Sous la pression des « températures plus chaudes », des « sécheresses extrêmes », de « la déforestation », et de « l’érosion », jusqu’à près de la moitié de l’Amazonie atteindrait ainsi un « point de rupture », entraînant la forêt dans un cercle vicieux synonyme d’un potentiel effondrement des écosystèmes.

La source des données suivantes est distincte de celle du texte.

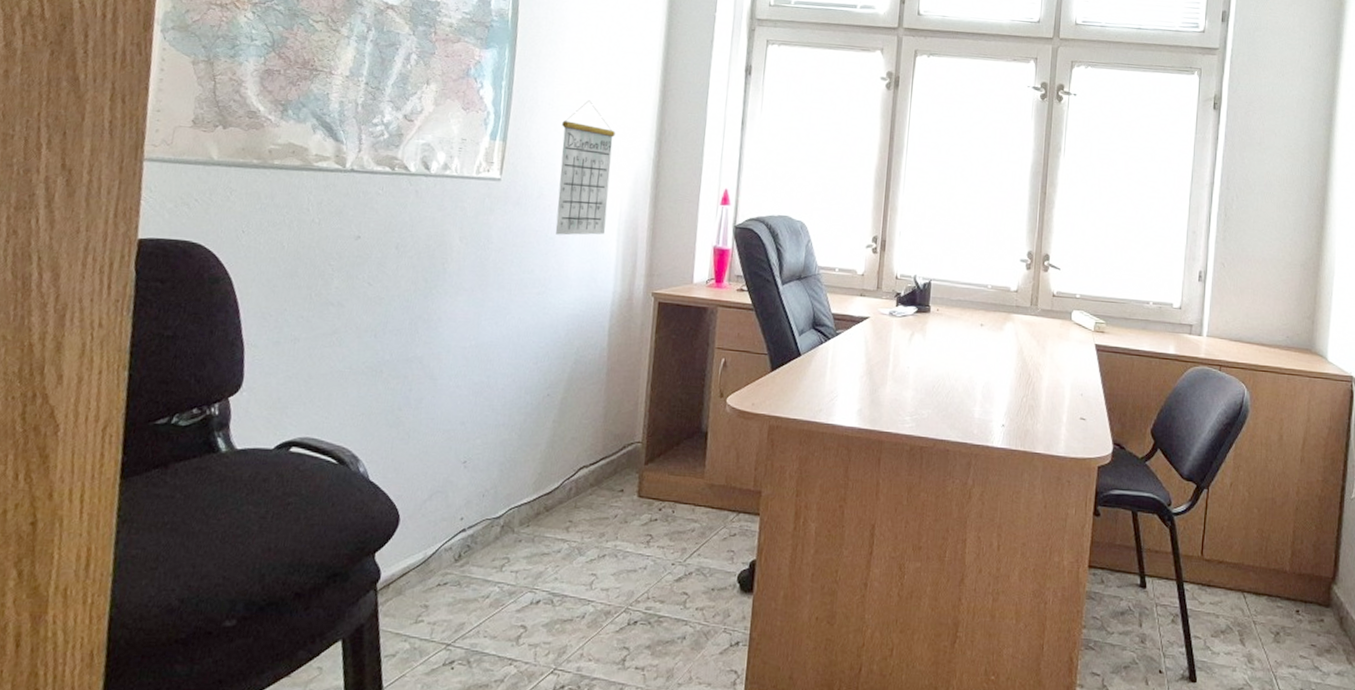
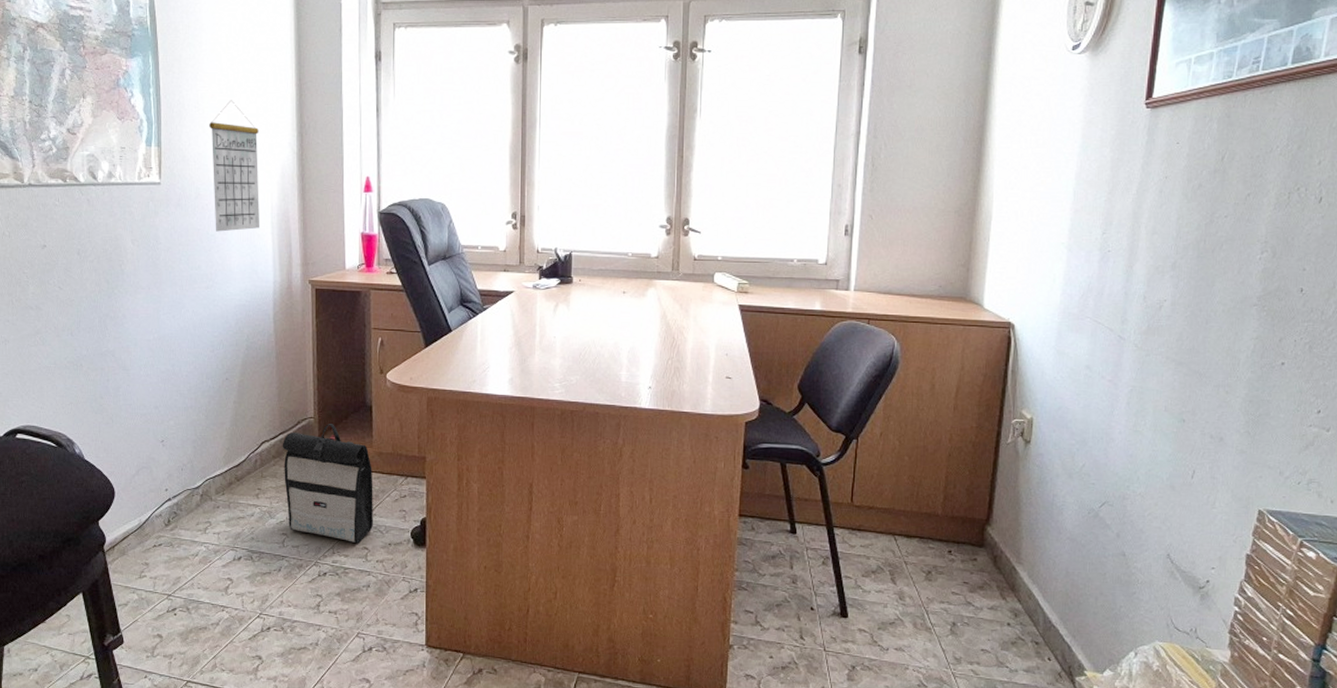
backpack: none [599,449,702,588] -> present [282,423,373,544]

L’Amazonie héberge une biodiversité phénoménale
« Nous sommes peut-être plus proches de ce point de rupture que nous ne le pensions auparavant », a déclaré l’auteur principal, Bernardo Flores, de l’université Santa Catarina, au Brésil. Les conséquences d’un tel scénario se feraient ressentir dans le monde entier. La forêt amazonienne abrite plus de 10% de la biodiversité mondiale. Elle stocke 200 milliards de tonnes de carbone, soit l’équivalent de quinze ans d’émissions mondiales. Elle alimente également en eau de nombreux pays voisins et refroidit l’ensemble de la planète.
Pour arriver à ce constat, Bernardo Flores et ses collègues ont analysé cinq facteurs critiques : le réchauffement climatique, les précipitations annuelles, l’intensité de la saisonnalité des précipitations, la durée de la saison sèche et la déforestation.
Pour mener cette étude, les chercheurs se sont fondés sur des archives paléontologiques (couvrant environ 65 millions d’années), des modèles climatiques et des données d’observation récoltées depuis les années 1980, telles des observations par satellite de la propagation des incendies de forêt, de la couverture des arbres et de la déforestation. Leurs conclusions complètent celles du réseau World Weather attribution, qui a estimé en janvier que le changement climatique a rendu 30 fois plus probable la sécheresse dévastatrice qui a frappé l’Amazonie en 2023.
Éviter le point de non-retour
L’étude identifie trois trajectoires d’évolution permanente de la forêt. Elle pourrait devenir par endroits des forêts dégradées, avec moins d’espèces, plus de lianes et de bambous, ou bien des forêts ouvertes, aux arbres plus petits entrecoupés d’herbes envahissantes, ou encore une forme de savane. De « puits de carbones », l’Amazonie risque de devenir « source émettrice », craignent aussi les scientifiques.
Mais les chercheurs insistent sur le fait qu’il n’est pas encore trop tard afin d’éviter le point de non-retour. L’étude souligne trois pistes de remède : la réduction mondiale des émissions de gaz à effet de serre, la fin de la déforestation et la restauration des territoires dégradés.